§ **Цель задания**:
Представьте в виде таблицы Markdown строки от строки с «sinir bozucu pis böcekleri dışarıda tutmakla» до строки с «olan son şey, pis» включительно, пропустив пустые. Назовите столбцы «Номер» и «Текст»: в первом укажите порядковый номер строки, во втором саму строку.

§ **Исходные данные**:
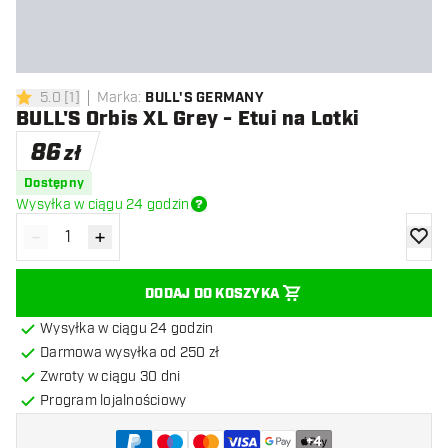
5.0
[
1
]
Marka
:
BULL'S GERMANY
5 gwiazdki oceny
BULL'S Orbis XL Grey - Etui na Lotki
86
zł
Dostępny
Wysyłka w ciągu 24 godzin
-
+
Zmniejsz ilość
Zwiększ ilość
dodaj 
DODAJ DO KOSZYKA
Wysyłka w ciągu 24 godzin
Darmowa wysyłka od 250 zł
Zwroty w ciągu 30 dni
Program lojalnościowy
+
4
---
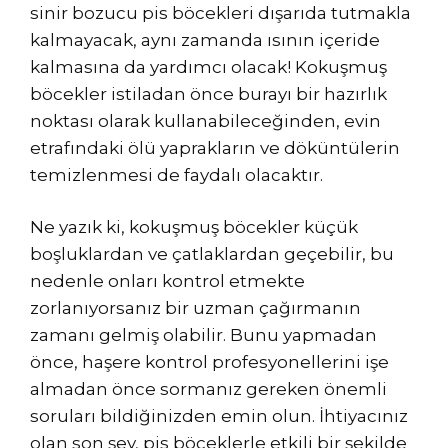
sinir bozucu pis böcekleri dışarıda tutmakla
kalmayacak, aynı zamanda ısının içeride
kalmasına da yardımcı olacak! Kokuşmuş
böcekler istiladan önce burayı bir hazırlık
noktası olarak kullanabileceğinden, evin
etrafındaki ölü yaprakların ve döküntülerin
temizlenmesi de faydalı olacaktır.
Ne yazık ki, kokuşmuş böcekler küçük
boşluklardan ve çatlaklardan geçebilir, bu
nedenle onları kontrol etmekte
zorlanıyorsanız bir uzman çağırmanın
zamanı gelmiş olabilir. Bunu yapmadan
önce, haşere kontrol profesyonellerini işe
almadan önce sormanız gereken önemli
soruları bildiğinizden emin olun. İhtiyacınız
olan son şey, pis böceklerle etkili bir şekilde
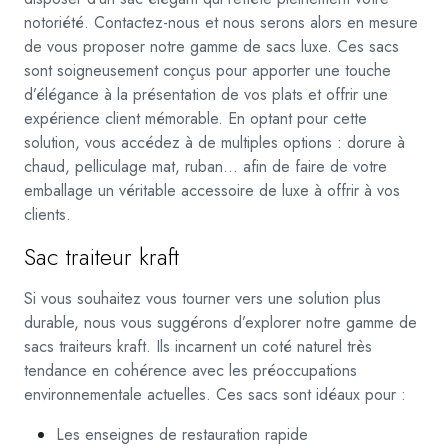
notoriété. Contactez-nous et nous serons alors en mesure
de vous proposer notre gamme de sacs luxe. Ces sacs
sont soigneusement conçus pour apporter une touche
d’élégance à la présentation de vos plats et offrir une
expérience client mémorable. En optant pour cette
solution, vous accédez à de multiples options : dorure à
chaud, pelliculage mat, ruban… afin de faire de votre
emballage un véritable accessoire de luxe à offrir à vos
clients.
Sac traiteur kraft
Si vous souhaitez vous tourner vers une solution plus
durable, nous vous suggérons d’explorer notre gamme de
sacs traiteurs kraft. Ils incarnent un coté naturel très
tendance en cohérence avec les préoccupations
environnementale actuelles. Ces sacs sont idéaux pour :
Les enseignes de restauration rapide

§ **Решение упражнения**:
| Номер | Текст |
|---|---|
| 1 | sinir bozucu pis böcekleri dışarıda tutmakla |
| 2 | kalmayacak, aynı zamanda ısının içeride |
| 3 | kalmasına da yardımcı olacak! Kokuşmuş |
| 4 | böcekler istiladan önce burayı bir hazırlık |
| 5 | noktası olarak kullanabileceğinden, evin |
| 6 | etrafındaki ölü yaprakların ve döküntülerin |
| 7 | temizlenmesi de faydalı olacaktır. |
| 8 | Ne yazık ki, kokuşmuş böcekler küçük |
| 9 | boşluklardan ve çatlaklardan geçebilir, bu |
| 10 | nedenle onları kontrol etmekte |
| 11 | zorlanıyorsanız bir uzman çağırmanın |
| 12 | zamanı gelmiş olabilir. Bunu yapmadan |
| 13 | önce, haşere kontrol profesyonellerini işe |
| 14 | almadan önce sormanız gereken önemli |
| 15 | soruları bildiğinizden emin olun. İhtiyacınız |
| 16 | olan son şey, pis böceklerle etkili bir şekilde |